What is copyright?
“Copyright” is the term used to describe the rights enjoyed by creators of original works.
Here are some relevant facts about Copyright:
- Copyright is a form of intellectual property, applicable to original literary, musical, dramatic or artistic works, and in sound recordings, films, broadcasts and other creative works (a “Work”).
- Copyright is usually owned by the creator or author of the Work.
- Copyright can sometimes be shared amongst two or more co-creators, each of whom holds a set of rights to use or license the work. This means that each co-creator has an independent right to use and license the Work.
- Copyright gives the owner the exclusive right to reproduce, copy, perform, communicate, adapt, synchronise, distribute, sell, license, and generally use and control how their Work is used. This would include adaptation or public performance of the Work, inclusion of the work in a broadcast, or distribution of the work both physically and on the Internet.
- Because these rights are exclusive to the copyright owner, anyone wanting to do any of these things needs the permission of the copyright owner.
Copyright can exist in all sorts of things – for example, music, lyrics, photographs, artwork, books, speeches, TV programmes and movies.
What might appear to be a single work can include several different copyrights owned by various different people.

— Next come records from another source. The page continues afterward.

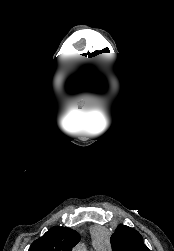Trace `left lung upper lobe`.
Wrapping results in <instances>:
<instances>
[{"label":"left lung upper lobe","mask_w":174,"mask_h":251,"mask_svg":"<svg viewBox=\"0 0 174 251\" xmlns=\"http://www.w3.org/2000/svg\"><path fill=\"white\" fill-rule=\"evenodd\" d=\"M111 245L113 251H150L138 231L122 224L112 234Z\"/></svg>","instance_id":"5c2ea615"}]
</instances>
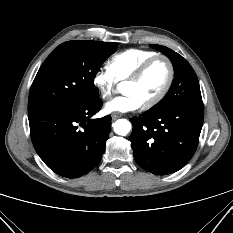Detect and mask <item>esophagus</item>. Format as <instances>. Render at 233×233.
Instances as JSON below:
<instances>
[{
    "mask_svg": "<svg viewBox=\"0 0 233 233\" xmlns=\"http://www.w3.org/2000/svg\"><path fill=\"white\" fill-rule=\"evenodd\" d=\"M121 116H122L121 113H112V114H111V117H112L113 120H116L117 118H119V117H121Z\"/></svg>",
    "mask_w": 233,
    "mask_h": 233,
    "instance_id": "obj_1",
    "label": "esophagus"
}]
</instances>
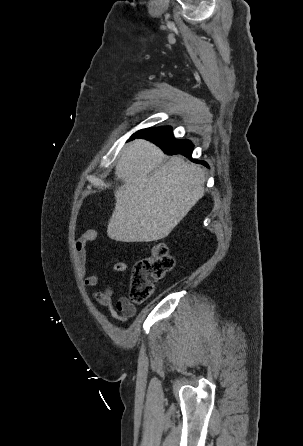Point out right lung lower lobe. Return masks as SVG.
Wrapping results in <instances>:
<instances>
[{"mask_svg":"<svg viewBox=\"0 0 303 446\" xmlns=\"http://www.w3.org/2000/svg\"><path fill=\"white\" fill-rule=\"evenodd\" d=\"M147 139L156 145H158L164 152L168 155L172 154H182L186 157L191 158L193 151V144L189 140H178L175 139L172 133V128L169 126L157 127L148 129L144 133L132 137ZM205 166H208L204 161H196Z\"/></svg>","mask_w":303,"mask_h":446,"instance_id":"1","label":"right lung lower lobe"}]
</instances>
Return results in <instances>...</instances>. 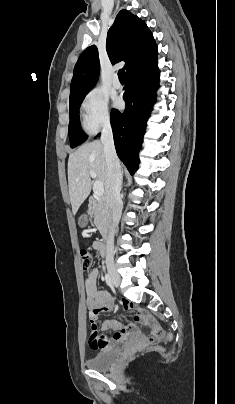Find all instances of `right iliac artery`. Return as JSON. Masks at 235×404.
Returning <instances> with one entry per match:
<instances>
[{
  "label": "right iliac artery",
  "mask_w": 235,
  "mask_h": 404,
  "mask_svg": "<svg viewBox=\"0 0 235 404\" xmlns=\"http://www.w3.org/2000/svg\"><path fill=\"white\" fill-rule=\"evenodd\" d=\"M105 281H106V283H107L108 286H111V285H112L109 274H105Z\"/></svg>",
  "instance_id": "82829eb1"
}]
</instances>
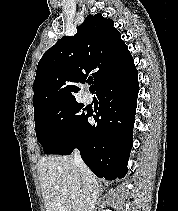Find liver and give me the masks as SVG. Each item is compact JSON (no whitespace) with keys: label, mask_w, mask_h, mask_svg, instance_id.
<instances>
[{"label":"liver","mask_w":178,"mask_h":211,"mask_svg":"<svg viewBox=\"0 0 178 211\" xmlns=\"http://www.w3.org/2000/svg\"><path fill=\"white\" fill-rule=\"evenodd\" d=\"M38 172L45 211H83L87 182L72 156L43 157L38 161ZM88 176L97 184L90 170Z\"/></svg>","instance_id":"6515ba94"}]
</instances>
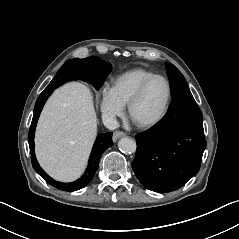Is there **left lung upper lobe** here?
Returning <instances> with one entry per match:
<instances>
[{"label":"left lung upper lobe","mask_w":239,"mask_h":239,"mask_svg":"<svg viewBox=\"0 0 239 239\" xmlns=\"http://www.w3.org/2000/svg\"><path fill=\"white\" fill-rule=\"evenodd\" d=\"M167 74L172 87V95L189 91L188 85L182 73L171 63L166 65Z\"/></svg>","instance_id":"1"}]
</instances>
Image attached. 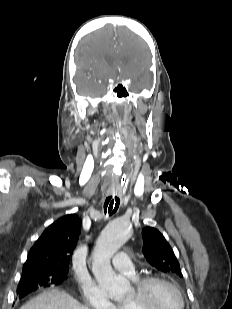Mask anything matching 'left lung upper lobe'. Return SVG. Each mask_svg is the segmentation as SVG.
<instances>
[{
  "mask_svg": "<svg viewBox=\"0 0 232 309\" xmlns=\"http://www.w3.org/2000/svg\"><path fill=\"white\" fill-rule=\"evenodd\" d=\"M143 254L149 264L165 273L183 277L180 264L164 236L155 228L146 227L142 231Z\"/></svg>",
  "mask_w": 232,
  "mask_h": 309,
  "instance_id": "5c2ea615",
  "label": "left lung upper lobe"
}]
</instances>
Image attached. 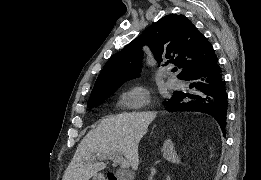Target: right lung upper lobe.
Instances as JSON below:
<instances>
[{
	"instance_id": "right-lung-upper-lobe-1",
	"label": "right lung upper lobe",
	"mask_w": 261,
	"mask_h": 180,
	"mask_svg": "<svg viewBox=\"0 0 261 180\" xmlns=\"http://www.w3.org/2000/svg\"><path fill=\"white\" fill-rule=\"evenodd\" d=\"M143 45L150 47L159 62L165 60V65L173 63L182 69L177 76L179 79L217 61L210 42L185 16L167 15L108 60L90 99L113 93L124 82L138 76Z\"/></svg>"
}]
</instances>
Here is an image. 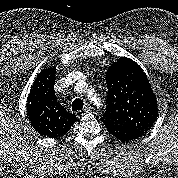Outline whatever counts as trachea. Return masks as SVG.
<instances>
[{"mask_svg":"<svg viewBox=\"0 0 178 178\" xmlns=\"http://www.w3.org/2000/svg\"><path fill=\"white\" fill-rule=\"evenodd\" d=\"M83 106H84V102L82 99H75L72 103V110L73 111H80L83 109Z\"/></svg>","mask_w":178,"mask_h":178,"instance_id":"obj_1","label":"trachea"}]
</instances>
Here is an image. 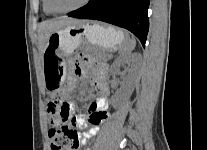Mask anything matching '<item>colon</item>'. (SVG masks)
<instances>
[{
	"label": "colon",
	"instance_id": "obj_1",
	"mask_svg": "<svg viewBox=\"0 0 207 150\" xmlns=\"http://www.w3.org/2000/svg\"><path fill=\"white\" fill-rule=\"evenodd\" d=\"M69 102L53 95L48 102V114L52 127L48 137L51 150H77L78 132L69 126L70 115L67 107Z\"/></svg>",
	"mask_w": 207,
	"mask_h": 150
}]
</instances>
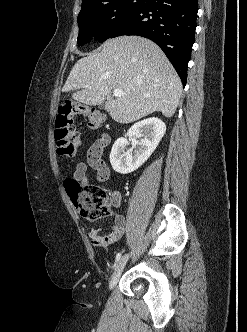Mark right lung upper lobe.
I'll use <instances>...</instances> for the list:
<instances>
[{
    "label": "right lung upper lobe",
    "instance_id": "right-lung-upper-lobe-1",
    "mask_svg": "<svg viewBox=\"0 0 247 332\" xmlns=\"http://www.w3.org/2000/svg\"><path fill=\"white\" fill-rule=\"evenodd\" d=\"M99 1H101V0H82V8H81V10L85 9V8L91 6V5H93V4H95V3L99 2Z\"/></svg>",
    "mask_w": 247,
    "mask_h": 332
}]
</instances>
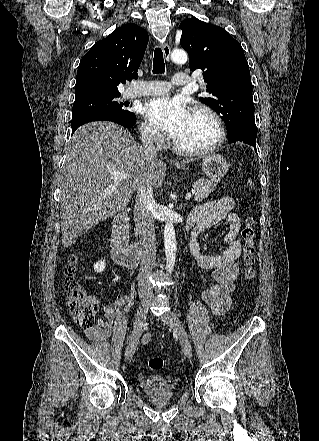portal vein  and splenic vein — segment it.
Here are the masks:
<instances>
[{
  "instance_id": "portal-vein-and-splenic-vein-1",
  "label": "portal vein and splenic vein",
  "mask_w": 319,
  "mask_h": 441,
  "mask_svg": "<svg viewBox=\"0 0 319 441\" xmlns=\"http://www.w3.org/2000/svg\"><path fill=\"white\" fill-rule=\"evenodd\" d=\"M111 174L114 176L115 179L117 180H128L130 178V175L127 172L124 171H117V170H113L110 171ZM192 194L191 193H187L185 196L186 200H189L191 198Z\"/></svg>"
}]
</instances>
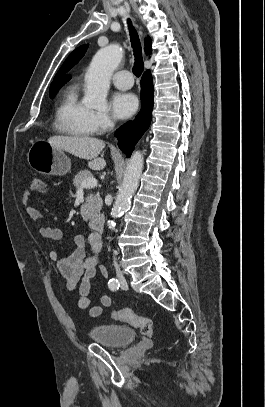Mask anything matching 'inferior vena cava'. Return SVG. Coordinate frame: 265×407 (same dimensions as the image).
Listing matches in <instances>:
<instances>
[{
    "label": "inferior vena cava",
    "mask_w": 265,
    "mask_h": 407,
    "mask_svg": "<svg viewBox=\"0 0 265 407\" xmlns=\"http://www.w3.org/2000/svg\"><path fill=\"white\" fill-rule=\"evenodd\" d=\"M107 124H108V126H109L110 128H113V127H114V122H113L111 119H107ZM116 254H117V252L114 251V267H115V269H116L117 277H118V278H122V277H123V274H122V272H121V270H120V267H119V265H118V263H117V261H116V258H115V255H116Z\"/></svg>",
    "instance_id": "inferior-vena-cava-1"
}]
</instances>
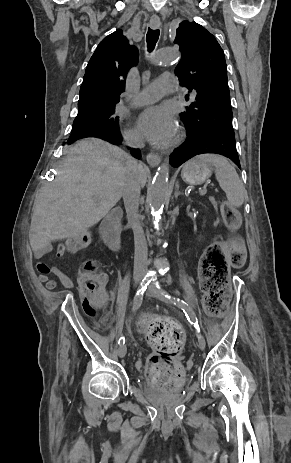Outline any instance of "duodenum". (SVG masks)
<instances>
[{"label":"duodenum","mask_w":291,"mask_h":463,"mask_svg":"<svg viewBox=\"0 0 291 463\" xmlns=\"http://www.w3.org/2000/svg\"><path fill=\"white\" fill-rule=\"evenodd\" d=\"M122 206L118 205L117 209H113L108 213L100 224V233L105 244L113 251L120 252L123 249L120 231L117 228V223L122 216Z\"/></svg>","instance_id":"obj_1"}]
</instances>
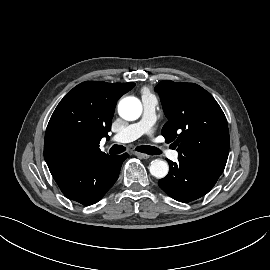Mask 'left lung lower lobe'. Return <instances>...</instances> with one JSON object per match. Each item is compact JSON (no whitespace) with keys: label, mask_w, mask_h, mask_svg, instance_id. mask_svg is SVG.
Masks as SVG:
<instances>
[{"label":"left lung lower lobe","mask_w":270,"mask_h":270,"mask_svg":"<svg viewBox=\"0 0 270 270\" xmlns=\"http://www.w3.org/2000/svg\"><path fill=\"white\" fill-rule=\"evenodd\" d=\"M179 162L169 163L168 175L160 179V188L179 202H190L208 193L224 169L208 163L178 157Z\"/></svg>","instance_id":"obj_1"}]
</instances>
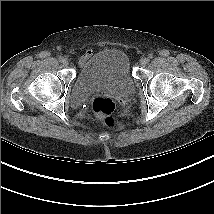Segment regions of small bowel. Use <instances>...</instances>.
Masks as SVG:
<instances>
[{
	"label": "small bowel",
	"instance_id": "obj_1",
	"mask_svg": "<svg viewBox=\"0 0 214 214\" xmlns=\"http://www.w3.org/2000/svg\"><path fill=\"white\" fill-rule=\"evenodd\" d=\"M93 56V50L91 48L86 49L82 54L79 56V64L83 65L87 60H89Z\"/></svg>",
	"mask_w": 214,
	"mask_h": 214
}]
</instances>
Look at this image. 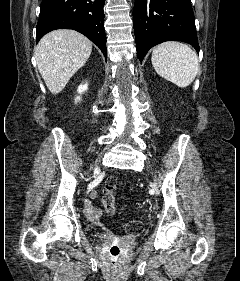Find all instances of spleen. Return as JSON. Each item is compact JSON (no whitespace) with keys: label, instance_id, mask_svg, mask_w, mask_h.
Here are the masks:
<instances>
[{"label":"spleen","instance_id":"1","mask_svg":"<svg viewBox=\"0 0 240 281\" xmlns=\"http://www.w3.org/2000/svg\"><path fill=\"white\" fill-rule=\"evenodd\" d=\"M151 61L158 75L180 88L189 86L199 70L196 52L179 42L157 45L152 51Z\"/></svg>","mask_w":240,"mask_h":281}]
</instances>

For example, a music track by a signed artist will often include separate copyrights in the composition, the lyrics, and the sound recording.
- Copyright in the music and lyrics will usually be owned by the artist or music publishing company.
- Copyright in the sound recording will usually be owned by the artist’s record label.
Use of that track, including any adaptation of the track or any uploading or sharing over the Internet, will require the permission of all of these copyright owners, either directly or through their representatives (for example, through a collecting society or performing rights organisation).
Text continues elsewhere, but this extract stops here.